Sasha had invited David to spend Christmas with her. He accepted, knowing it would be a complicated experience, given their history and her wishes for their future.
Anything but watching the sappy, sentimental Pine Street group celebrate in their sappy, sentimental way, finding new and subtle ways to emphasize his exclusion.
At least his father had seemed genuinely disappointed that they wouldn’t have Christmas together. “Maybe new year’s day, then?” Douglas had said, wistfully. “A meal together on the first day of a brand-new year, with my son. That would be wonderful. But no pressure. You have your life, David, I understand.”
Do you, David had longed to say. Do you understand anything about me?
So he spent a cold and windy day in Seattle, trying, to his credit, not to inject too sour a note into the gathering Sasha planned with a few of her straggly sort of friends. He strove to project good cheer, out of consideration for her good, if misguided, intentions in making a place for those who had no family they wanted to spend Christmas with, or who wanted to spend Christmas with them.
After the last guest left, though, he could not help himself. He blurted something about the kind of people who spend Christmas with their second (or third) choice of company, and Sasha, on her last nerve after cleaning, cooking, prepping, and hosting, burst into tears.
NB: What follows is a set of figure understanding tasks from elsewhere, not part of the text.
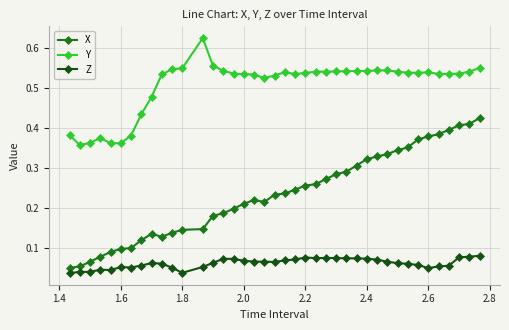

True or false: Y and Z cross at least once.

False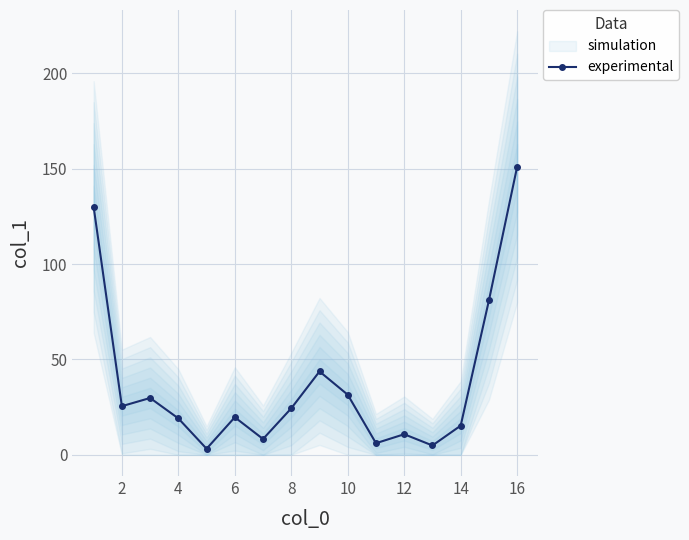

The value of experimental at 8 is 24.4. True or false?

True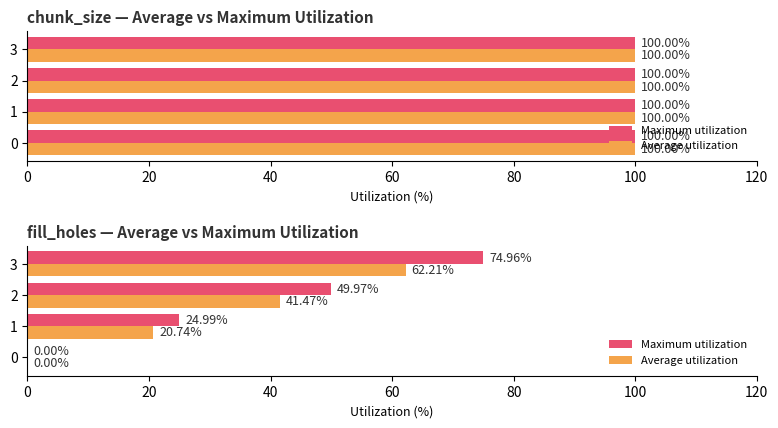

What is the difference between the maximum and second lowest values in the Average utilization series?

41.5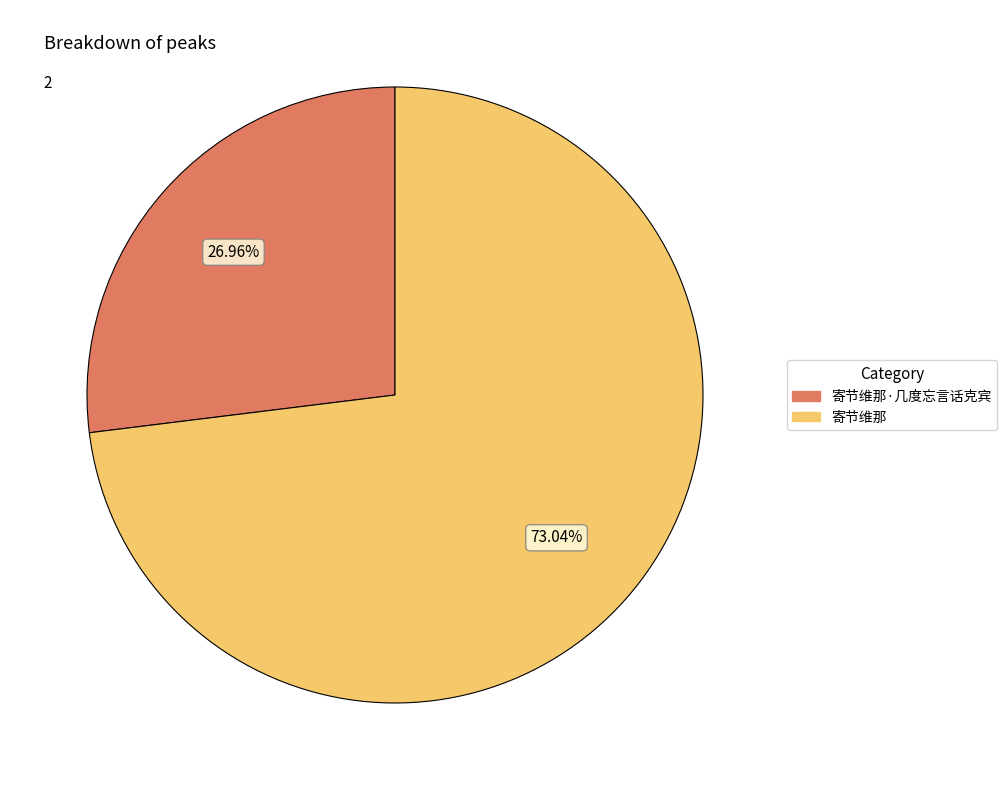

Is there any slice that represents more than half of the pie?

Yes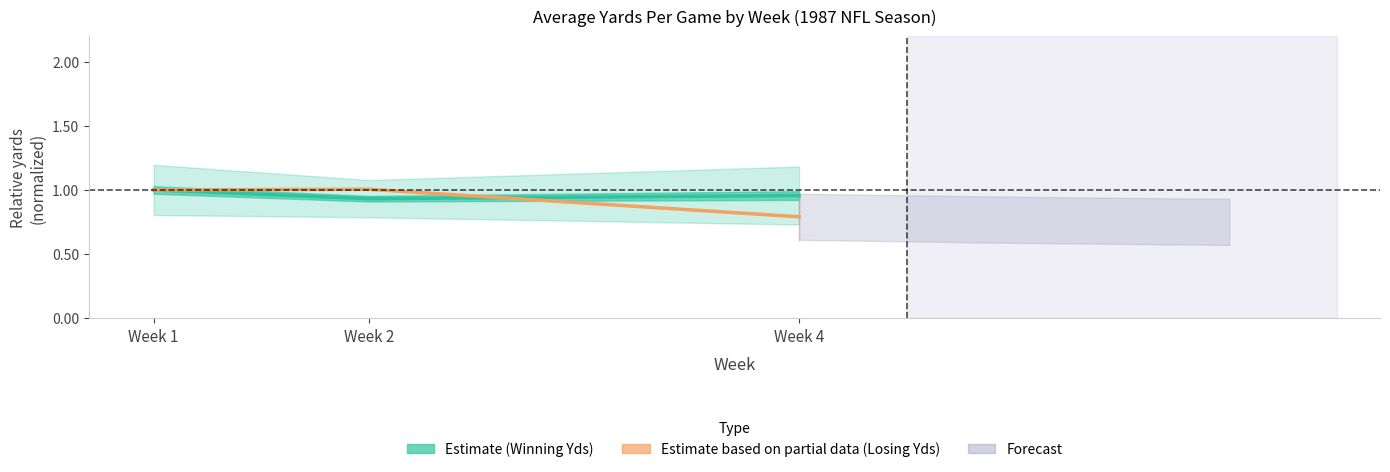

At which category does the chart reach its peak across all series?

Week 2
“I’m a jerk,” David said, “I’m sorry, Sash. I really am.” And he meant it. “Let me make you a cup of tea.”
“Why do you have to be so mean, sometimes?” Sasha asked, her voice plaintive, her legs curled under her on the couch as she took the cup of sweet-smelling peppermint tea.
“I wish I knew, Sash. Maybe it’s Christmas. I’ve never loved it. When it was just me and my mom, you know, she’d do her best. I’d wish my hardest that my dad would come around, the years I wasn’t with him. The years I was with him, I’d wish my mom could be there, too. It always seemed like the day of the year when everything conspired to remind me that I wasn’t part of a real family.” A memory flooded back, surprising David with its emotional valence.
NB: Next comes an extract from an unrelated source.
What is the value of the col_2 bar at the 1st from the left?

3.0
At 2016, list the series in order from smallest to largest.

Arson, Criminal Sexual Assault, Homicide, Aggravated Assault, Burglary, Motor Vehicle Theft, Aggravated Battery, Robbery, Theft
Sasha, perhaps seeing the shadow crossing his face, leaned forward, touched his knee. “What is it, David?”
“I just remembered this one Christmas, when my dad’s schedule changed, and he was able to drive me home, instead of putting me on the bus. We spent about eight hours in a car together, stopping at roadside diners for our meals, and just, you know, talking. I think I must have been about eight years old, maybe nine. Old enough to wish that drive would never end.
“And then, when we got back to mom’s house, she came out to meet us, and for about five minutes we three were together. Like a Christmas card, standing by my dad’s big old car, as it snowed around us, and that’s what I thought: If someone took a picture of us now, snow falling, suitcases on the driveway, it would look like we were going on a vacation together, we’d look like a family, this would be our Christmas card for next year.”
The best picture of my family ever, he thought, and it wasn’t even real.